YOUR GOAL:
Show all lines of the listing that hold the word "middle".

MATERIAL FOR THIS EXERCISE:
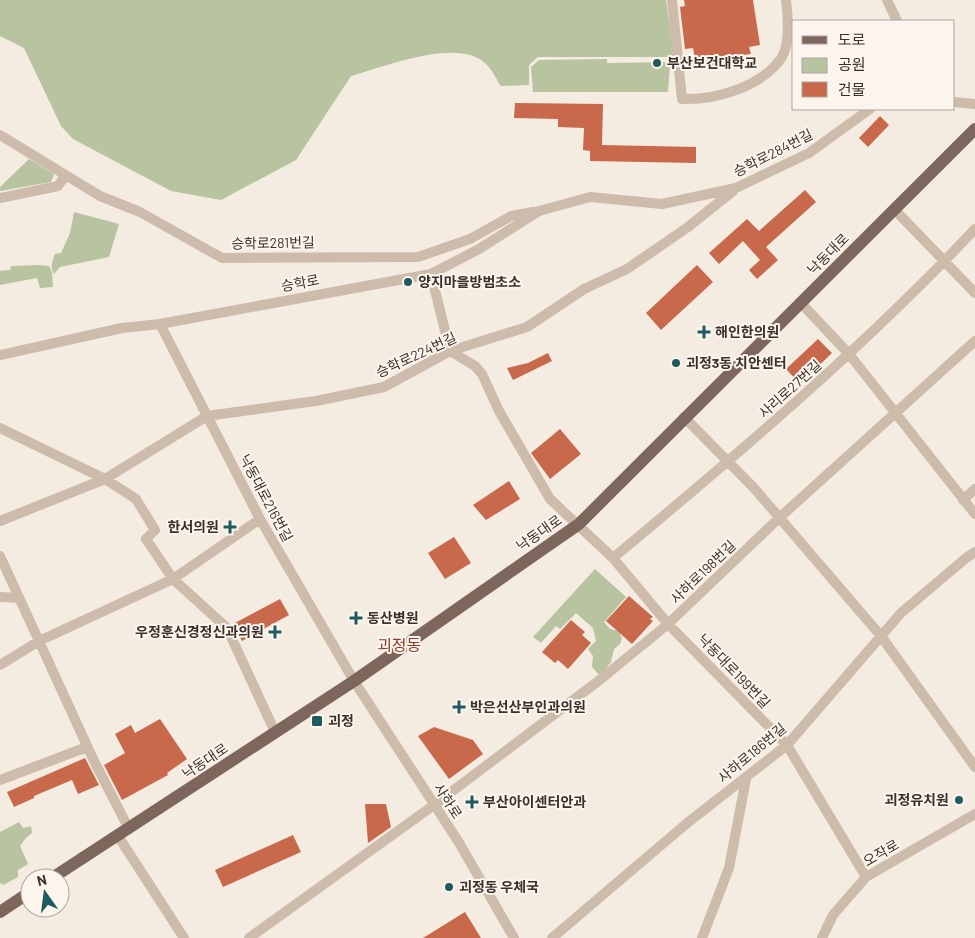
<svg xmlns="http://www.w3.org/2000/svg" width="975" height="938" font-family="Barlow,'Noto Sans KR',sans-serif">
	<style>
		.green { fill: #b8c4a0 }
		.building { fill: #c8694b }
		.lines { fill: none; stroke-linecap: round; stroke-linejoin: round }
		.minor { stroke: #cdbbac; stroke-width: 10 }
		.major { stroke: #7d675c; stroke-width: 12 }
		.poi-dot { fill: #1f5a5e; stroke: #fbf5ee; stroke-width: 2 }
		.labels { text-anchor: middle; stroke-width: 4; stroke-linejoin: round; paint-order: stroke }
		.poi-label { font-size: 14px; font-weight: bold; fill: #3b302b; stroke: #fbf5ee; text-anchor: start }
		.street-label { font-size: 14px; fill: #3b302b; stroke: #fbf5ee }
		.quarter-label { font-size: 16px; fill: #8c3b22; stroke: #fbf5ee }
	</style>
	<rect width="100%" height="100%" fill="#f4ebe1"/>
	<path class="green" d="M0 0H666L674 57H538L529 65V85L501 86C496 79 492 69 485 63 457 37 383 67 351 76L296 160 221 200 171 191 73 139 61 126 24 48 0 36Z
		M607 59V63L673 62 670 65 668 92H533L531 67 539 60Z
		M29 159 54 174 51 182 0 191V187Z
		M74 212 119 224 109 257 60 267 54 274C50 267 52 262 55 254L61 253 70 233Z
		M39 265 49 266 52 272 53 287 40 288 37 278 0 285V271L10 270 11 266Z
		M595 569 626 597 604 622 610 629 618 631 622 638 620 644 614 649 611 662 600 676 592 667 593 656 588 649 596 641 593 628 576 613 560 629 556 626 541 643 533 637Z
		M19 822 23 828 31 826 32 833 25 839 20 846 28 864 18 870V877L3 885 0 883V832Z"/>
	<path class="building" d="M684 0H753L760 45 749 47 751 54 743 55 744 60 702 67 700 58 695 59 693 48 685 49 680 7 685 6Z
		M515 103 603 104 602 145 696 147V163L590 161V151L583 150 584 128 558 127V119L514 118Z
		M880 116 889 125 868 147 859 138Z
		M805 190 816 202 766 247 778 260 757 279 749 270 760 260 743 241 719 264 709 253 747 219 759 231Z
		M697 265 713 282 661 330 646 313Z
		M818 339 832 353 800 384 786 369Z
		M548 353 552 361 513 380 507 368 528 363Z
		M560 429 581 454 550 479 531 453Z
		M509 481 520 499 486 520 473 505Z
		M454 537 471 563 445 579 428 553Z
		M629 596 653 617 650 619 653 621 632 644 606 621Z
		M280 599 289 615 242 641 233 624Z
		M571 620 585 632 582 635 591 643 568 669 558 660 555 663 542 652Z
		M160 719 187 759 167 773 168 775 122 800 104 765 125 753 115 734 131 725 135 733Z
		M434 727 473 740 483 754 449 779 418 736Z
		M85 758 99 785 78 794 72 780 34 796V798L14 807 7 792Z
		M365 804H386L391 827 368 843Z
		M293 835 301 852 223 887 215 870Z
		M465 912 481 938H423Z"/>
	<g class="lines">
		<path class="minor" d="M672 0 682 99C716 100 762 87 782 57 790 44 788 15 786 0
			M887 0 897 21
			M954 102 975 104
			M0 135 100 196 140 212 222 258 418 257 470 239 511 216 533 212
			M0 198 58 186 65 176
			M894 209 975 293
			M431 274 450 351 475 366 482 374 499 411 550 499 613 558 668 624 787 745 866 877
			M801 303 849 354 975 514
			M160 324 260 519 354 681 458 841 514 938
			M0 355 122 328 160 324 431 274 479 249 539 211 590 197 662 204 736 188 809 153 870 109
			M684 417 754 488 881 636 975 767
			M0 428 105 479 136 499 155 530 146 539 173 579 227 628 275 732
			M963 500 975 489
			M0 521 105 479 207 416 316 401 384 387 450 351 527 327 584 289 627 269 688 227 733 191
			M0 556 94 761 129 829
			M613 558C738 454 863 348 975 229
			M0 597 19 598
			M0 665 39 641 173 579 260 519
			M0 780 87 747
			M118 836 184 938
			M249 938 434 805 601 679 668 624 778 519 975 341
			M552 938 686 824 787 745 901 613 966 558 975 552
			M702 938 729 868 746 779
			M822 938 833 915 866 877 975 814"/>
		<path class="major" d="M52 878 354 681 579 524 975 129
			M0 912 30 892"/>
	</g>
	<g class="poi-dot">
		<circle cx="657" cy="63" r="5"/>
		<circle cx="408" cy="282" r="5"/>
		<path d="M701.5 324.5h5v5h5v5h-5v5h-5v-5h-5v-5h5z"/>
		<circle cx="676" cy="363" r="5"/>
		<path d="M227.5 519.5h5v5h5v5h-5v5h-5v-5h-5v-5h5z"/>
		<path d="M353.5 610.5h5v5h5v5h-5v5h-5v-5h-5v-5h5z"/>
		<path d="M272.5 624.5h5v5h5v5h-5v5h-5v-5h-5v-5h5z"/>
		<path d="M456.5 699.5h5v5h5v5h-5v5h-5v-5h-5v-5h5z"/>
		<rect x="311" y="715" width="12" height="12" rx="2.5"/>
		<circle cx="959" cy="800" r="5"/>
		<path d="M469.5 794.5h5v5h5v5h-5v5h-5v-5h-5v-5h5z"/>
		<circle cx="449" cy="887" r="5"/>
	</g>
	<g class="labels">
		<g class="poi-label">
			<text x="667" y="68">부산보건대학교</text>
			<text x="418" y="287">양지마을방범초소</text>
			<text x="715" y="337">해인한의원</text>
			<text x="686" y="368">괴정3동 치안센터</text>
			<text x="219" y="532" text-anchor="end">한서의원</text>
			<text x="367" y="623">동산병원</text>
			<text x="264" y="637" text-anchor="end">우정훈신경정신과의원</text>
			<text x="470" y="712">박은선산부인과의원</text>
			<text x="328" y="726">괴정</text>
			<text x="949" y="805" text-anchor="end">괴정유치원</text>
			<text x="483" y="807">부산아이센터안과</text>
			<text x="459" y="892">괴정동 우체국</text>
		</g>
		<g class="street-label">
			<text transform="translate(773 153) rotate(-27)" y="5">승학로284번길</text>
			<text transform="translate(273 243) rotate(-1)" y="5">승학로281번길</text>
			<text transform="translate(828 254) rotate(-45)" y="5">낙동대로</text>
			<text transform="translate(300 283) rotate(-11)" y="5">승학로</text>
			<text transform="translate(416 355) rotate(-25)" y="5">승학로224번길</text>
			<text transform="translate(790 389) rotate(-42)" y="5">사리로27번길</text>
			<text transform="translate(266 498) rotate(62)" y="5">낙동대로216번길</text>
			<text transform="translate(539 533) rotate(-35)" y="5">낙동대로</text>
			<text transform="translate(703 572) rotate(-44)" y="5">사하로198번길</text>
			<text transform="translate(734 671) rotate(46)" y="5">낙동대로199번길</text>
			<text transform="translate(752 753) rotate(-40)" y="5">사하로186번길</text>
			<text transform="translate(205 761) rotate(-34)" y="5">낙동대로</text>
			<text transform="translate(448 801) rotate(57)" y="5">사하로</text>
			<text transform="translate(881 853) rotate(-30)" y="5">오작로</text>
		</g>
		<g class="quarter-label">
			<text x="399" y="651">괴정동</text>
		</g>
	</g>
	<rect x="792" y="20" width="162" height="90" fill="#fbf5ee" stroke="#aea6a0"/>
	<rect x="802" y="36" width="25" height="8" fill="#7d675c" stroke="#aea6a0"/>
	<text x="838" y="45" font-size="15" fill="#3b302b">도로</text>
	<rect x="802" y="58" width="25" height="15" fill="#b8c4a0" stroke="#aea6a0"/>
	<text x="838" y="70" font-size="15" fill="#3b302b">공원</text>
	<rect x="802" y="82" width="25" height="15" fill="#c8694b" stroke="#aea6a0"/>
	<text x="838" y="95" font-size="15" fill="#3b302b">건물</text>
	<g transform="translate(45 893) rotate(346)"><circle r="24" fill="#fbf5ee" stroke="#aea6a0"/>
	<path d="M0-4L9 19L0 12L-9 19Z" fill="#1f5a5e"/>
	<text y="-8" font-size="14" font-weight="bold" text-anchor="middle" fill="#3b302b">N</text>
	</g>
</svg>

WRITTEN RESPONSE:
		.labels { text-anchor: middle; stroke-width: 4; stroke-linejoin: round; paint-order: stroke }
	<text y="-8" font-size="14" font-weight="bold" text-anchor="middle" fill="#3b302b">N</text>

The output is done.